▶ [Job item]: Print the lines in the listing below that fall between the line with "ALIANZA PARA EL PROGRESO: 3 -> 6.86" and the line with "PARTIDO DEMOCRATICO SOMOS PERU: 44 -> 37.99", those two lines included, exactly as they stand and with nothing else.

▶ [Exercise inputs]:

********

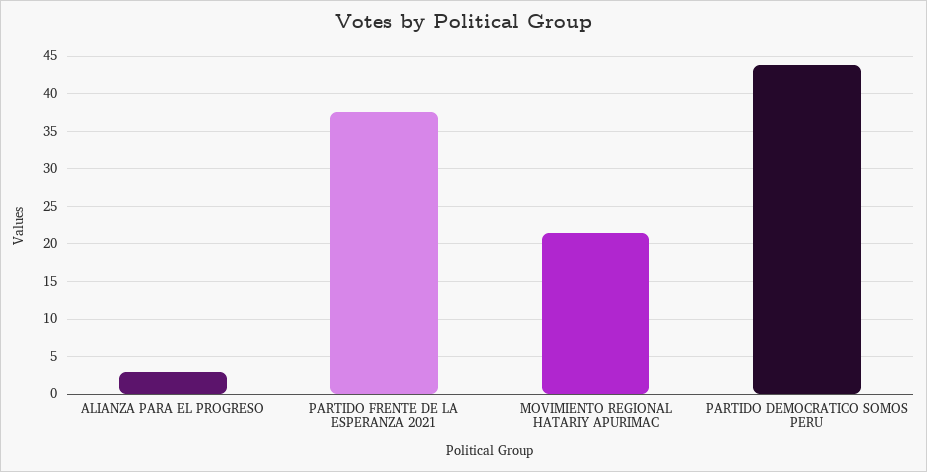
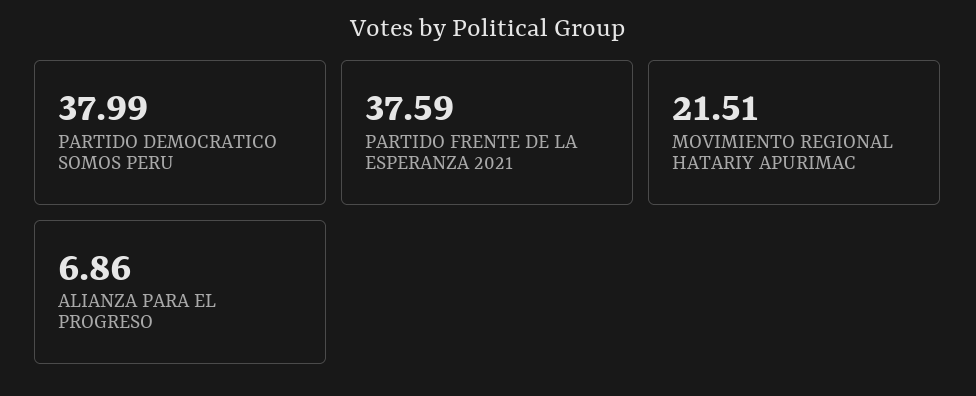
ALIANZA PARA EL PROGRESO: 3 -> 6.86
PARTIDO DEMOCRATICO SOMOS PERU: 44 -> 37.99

********

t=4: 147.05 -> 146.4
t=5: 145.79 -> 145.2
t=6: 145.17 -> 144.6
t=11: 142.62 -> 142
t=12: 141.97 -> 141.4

********

▶ [Finished task]:
ALIANZA PARA EL PROGRESO: 3 -> 6.86
PARTIDO DEMOCRATICO SOMOS PERU: 44 -> 37.99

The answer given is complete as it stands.